‘Arrogant’ banks leaving bush residents at the bus stop
Stephanie Gardiner |

In the West Australian wheatbelt town of Carnamah, some locals could be forced to take a 120km bus ride to the closest bank and wait for two days before a return service can bring them home.
The town’s post office should be an alternative banking facility after Westpac closed a decades-old branch in February, but its 1932 architecture is not wheelchair accessible.
Seasonal workers critical to the grain hub’s harvest season can’t open new bank accounts and receive their wages without a branch.
The local council says Westpac would have known about these “disturbingly negative” impacts on the farming region if it was obliged to do a social impact assessment before it closed the last bank in town.
In a recently-published submission to the Senate inquiry examining the increasing closure of branches across regional Australia, Carnamah’s local council said banks had a duty to rural communities.
It is one of nearly 300 submissions to the inquiry from country communities lamenting branch closures, which disadvantage farmers, small businesses, the elderly and vulnerable people.
“It was the arrogance of the bank just to come up and say ‘we’re closing’ and no conversation beyond that that really irked the council,” Carnamah Shire’s chief executive Robert Paull told AAP.
Westpac told the council the branch was serving an average of two customers per hour, mostly for transactions that could be performed at the post office.
The bank said there were six larger transactions each month and business was down 18 per cent since 2020.
But the council’s submission said Carnamah was one of many growing agricultural communities driving Australia’s economy.
“Only when the banks are made accountable to their communities and customers will the banks be less keen to close branches at a whim.”
The Local Government Association of Queensland told the committee ready access to cash was essential in Australia’s most disaster-prone state, where extreme weather causes power, phone and internet outages.
Isaac council area, in central Queensland, had only two face-to-face banking services in an area the size of Tasmania, the submission said.
“That is entirely unacceptable for a region that is home to over 22,000 residents and more than 12,000 non-resident workers … in the 28 coal mines that produce around 80 per cent of the nation’s metallurgical coal exports,” its submission said.

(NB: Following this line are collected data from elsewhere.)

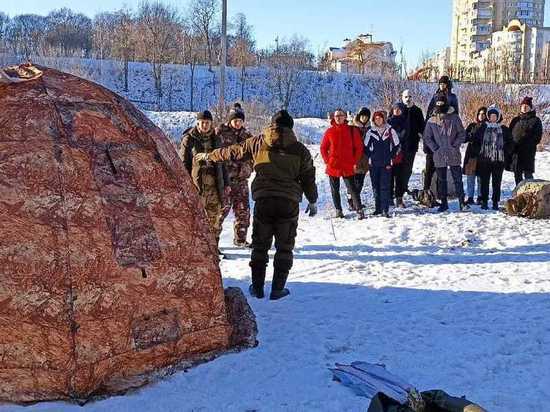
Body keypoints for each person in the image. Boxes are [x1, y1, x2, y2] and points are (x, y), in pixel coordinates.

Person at [194, 110, 318, 301]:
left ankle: (258, 287)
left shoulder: (259, 141)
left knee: (260, 245)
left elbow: (232, 152)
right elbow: (309, 177)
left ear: (272, 124)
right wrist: (313, 199)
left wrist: (209, 156)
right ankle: (277, 289)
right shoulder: (300, 149)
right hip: (288, 202)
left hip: (264, 199)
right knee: (285, 246)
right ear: (291, 127)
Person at [179, 110, 229, 251]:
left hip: (214, 187)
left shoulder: (217, 139)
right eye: (202, 123)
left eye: (208, 123)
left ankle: (213, 250)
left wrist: (226, 184)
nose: (205, 125)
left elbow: (222, 163)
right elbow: (183, 164)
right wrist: (186, 185)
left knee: (214, 221)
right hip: (197, 188)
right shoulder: (189, 139)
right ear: (198, 123)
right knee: (195, 220)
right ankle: (194, 251)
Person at [217, 104, 254, 247]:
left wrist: (249, 167)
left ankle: (240, 240)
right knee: (220, 212)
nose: (238, 123)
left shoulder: (248, 136)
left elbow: (254, 155)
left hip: (242, 180)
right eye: (235, 120)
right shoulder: (220, 133)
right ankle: (212, 241)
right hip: (225, 180)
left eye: (240, 120)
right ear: (230, 120)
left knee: (243, 211)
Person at [423, 95, 467, 212]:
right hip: (439, 154)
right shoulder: (431, 120)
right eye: (438, 104)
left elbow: (462, 133)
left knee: (457, 179)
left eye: (442, 104)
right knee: (441, 180)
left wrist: (455, 145)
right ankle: (444, 203)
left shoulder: (454, 118)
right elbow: (427, 137)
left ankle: (462, 202)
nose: (440, 106)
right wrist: (435, 148)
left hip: (453, 153)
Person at [320, 108, 365, 219]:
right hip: (333, 165)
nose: (338, 117)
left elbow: (359, 147)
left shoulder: (352, 130)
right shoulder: (329, 131)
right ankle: (338, 210)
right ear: (333, 118)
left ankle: (359, 209)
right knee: (335, 190)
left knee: (352, 188)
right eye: (336, 116)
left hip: (347, 164)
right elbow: (323, 148)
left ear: (345, 117)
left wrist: (354, 161)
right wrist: (327, 161)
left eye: (341, 115)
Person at [470, 105, 513, 210]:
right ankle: (484, 201)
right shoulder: (482, 128)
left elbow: (511, 143)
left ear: (498, 117)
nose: (493, 117)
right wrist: (479, 152)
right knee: (485, 182)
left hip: (498, 161)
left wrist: (505, 153)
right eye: (491, 115)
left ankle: (495, 202)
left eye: (495, 115)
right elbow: (474, 141)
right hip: (484, 160)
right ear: (488, 116)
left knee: (496, 183)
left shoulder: (504, 129)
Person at [423, 76, 460, 196]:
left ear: (448, 84)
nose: (442, 86)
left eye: (444, 84)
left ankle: (445, 194)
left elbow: (456, 113)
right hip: (435, 131)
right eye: (440, 84)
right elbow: (429, 114)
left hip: (448, 135)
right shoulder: (435, 96)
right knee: (430, 166)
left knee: (449, 168)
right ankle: (426, 191)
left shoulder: (452, 97)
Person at [364, 111, 400, 218]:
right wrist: (371, 155)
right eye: (376, 118)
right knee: (375, 186)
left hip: (386, 164)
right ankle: (378, 208)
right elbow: (365, 147)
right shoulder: (370, 132)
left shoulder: (390, 130)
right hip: (374, 164)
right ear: (373, 120)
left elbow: (397, 145)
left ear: (383, 119)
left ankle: (385, 209)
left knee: (384, 187)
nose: (378, 120)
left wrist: (391, 157)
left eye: (380, 118)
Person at [509, 96, 543, 185]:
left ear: (530, 108)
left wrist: (527, 144)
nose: (524, 107)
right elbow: (509, 134)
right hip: (516, 152)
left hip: (528, 152)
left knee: (528, 176)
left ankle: (530, 195)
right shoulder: (515, 120)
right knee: (517, 175)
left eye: (526, 106)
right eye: (523, 105)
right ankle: (519, 196)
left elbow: (538, 137)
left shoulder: (536, 120)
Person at [401, 89, 425, 196]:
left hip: (412, 144)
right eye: (406, 97)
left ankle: (404, 186)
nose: (408, 99)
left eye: (410, 96)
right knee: (398, 168)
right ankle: (397, 189)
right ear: (402, 97)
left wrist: (421, 135)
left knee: (408, 168)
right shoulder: (399, 109)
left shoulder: (417, 111)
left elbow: (422, 126)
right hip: (399, 145)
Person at [463, 107, 486, 205]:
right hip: (471, 155)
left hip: (482, 155)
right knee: (470, 178)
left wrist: (476, 138)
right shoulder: (472, 125)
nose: (481, 115)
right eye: (480, 113)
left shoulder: (488, 127)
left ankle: (480, 197)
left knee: (481, 178)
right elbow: (464, 137)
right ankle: (470, 197)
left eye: (483, 114)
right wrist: (470, 136)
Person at [388, 102, 408, 207]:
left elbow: (407, 137)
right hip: (390, 153)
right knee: (390, 177)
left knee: (400, 177)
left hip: (402, 153)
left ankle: (399, 198)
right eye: (395, 109)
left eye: (399, 109)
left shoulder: (405, 122)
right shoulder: (388, 122)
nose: (396, 111)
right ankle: (389, 197)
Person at [352, 107, 371, 207]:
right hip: (355, 158)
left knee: (360, 182)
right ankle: (354, 202)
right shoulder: (353, 127)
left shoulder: (369, 129)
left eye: (366, 116)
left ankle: (355, 201)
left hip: (365, 159)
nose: (364, 118)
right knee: (355, 182)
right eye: (362, 116)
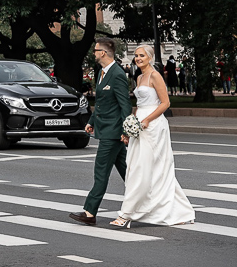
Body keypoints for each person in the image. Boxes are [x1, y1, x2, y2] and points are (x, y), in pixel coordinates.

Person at [111, 44, 194, 227]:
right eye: (136, 55)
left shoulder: (155, 76)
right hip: (139, 122)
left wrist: (147, 120)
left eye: (141, 55)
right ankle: (177, 210)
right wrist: (128, 129)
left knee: (150, 168)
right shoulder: (139, 77)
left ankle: (126, 214)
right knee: (137, 167)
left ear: (149, 57)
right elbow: (140, 104)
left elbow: (165, 103)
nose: (138, 58)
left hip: (154, 125)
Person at [69, 38, 131, 226]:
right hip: (105, 129)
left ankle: (90, 212)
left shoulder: (118, 74)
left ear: (103, 53)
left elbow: (125, 105)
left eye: (95, 50)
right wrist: (92, 121)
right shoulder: (102, 73)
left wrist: (125, 131)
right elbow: (103, 103)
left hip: (113, 133)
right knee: (129, 172)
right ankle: (149, 201)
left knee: (101, 171)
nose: (93, 53)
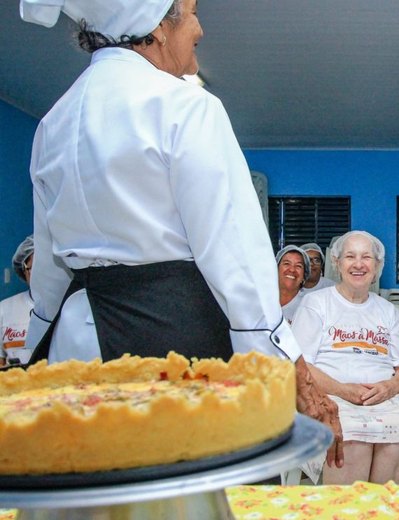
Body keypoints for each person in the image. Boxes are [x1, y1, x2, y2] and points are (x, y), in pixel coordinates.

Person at [19, 0, 342, 467]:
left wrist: (37, 352)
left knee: (99, 489)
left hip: (78, 343)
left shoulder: (53, 122)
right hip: (176, 341)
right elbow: (233, 256)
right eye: (190, 12)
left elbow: (49, 267)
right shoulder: (187, 106)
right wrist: (289, 372)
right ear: (155, 27)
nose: (200, 28)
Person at [291, 230, 399, 484]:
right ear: (337, 263)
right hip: (329, 395)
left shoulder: (388, 311)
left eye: (366, 257)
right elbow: (301, 365)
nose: (358, 264)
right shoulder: (316, 304)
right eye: (350, 256)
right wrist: (343, 390)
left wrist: (390, 387)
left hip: (383, 397)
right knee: (352, 435)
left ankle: (381, 507)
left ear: (377, 266)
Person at [0, 236, 35, 367]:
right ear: (24, 270)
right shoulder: (4, 309)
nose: (42, 275)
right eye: (34, 268)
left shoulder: (74, 308)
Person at [276, 245, 310, 322]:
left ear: (304, 275)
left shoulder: (309, 304)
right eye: (286, 264)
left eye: (298, 266)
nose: (292, 269)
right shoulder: (262, 299)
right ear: (276, 269)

Indigenous Business Australia urged the inquiry to recommend banks strengthen their engagement with First Nations people before closing a regional branch.
“Since colonisation, exclusionary policies and practices have created barriers and limited the ability for Aboriginal and Torres Strait Islander people to leverage assets, grow wealth and reach economic independence,” it said.
“The closure of regional bank branches disproportionately impacts Aboriginal and Torres Strait Islander people, businesses, and communities, further excluding them from basic services that other Australians take for granted.”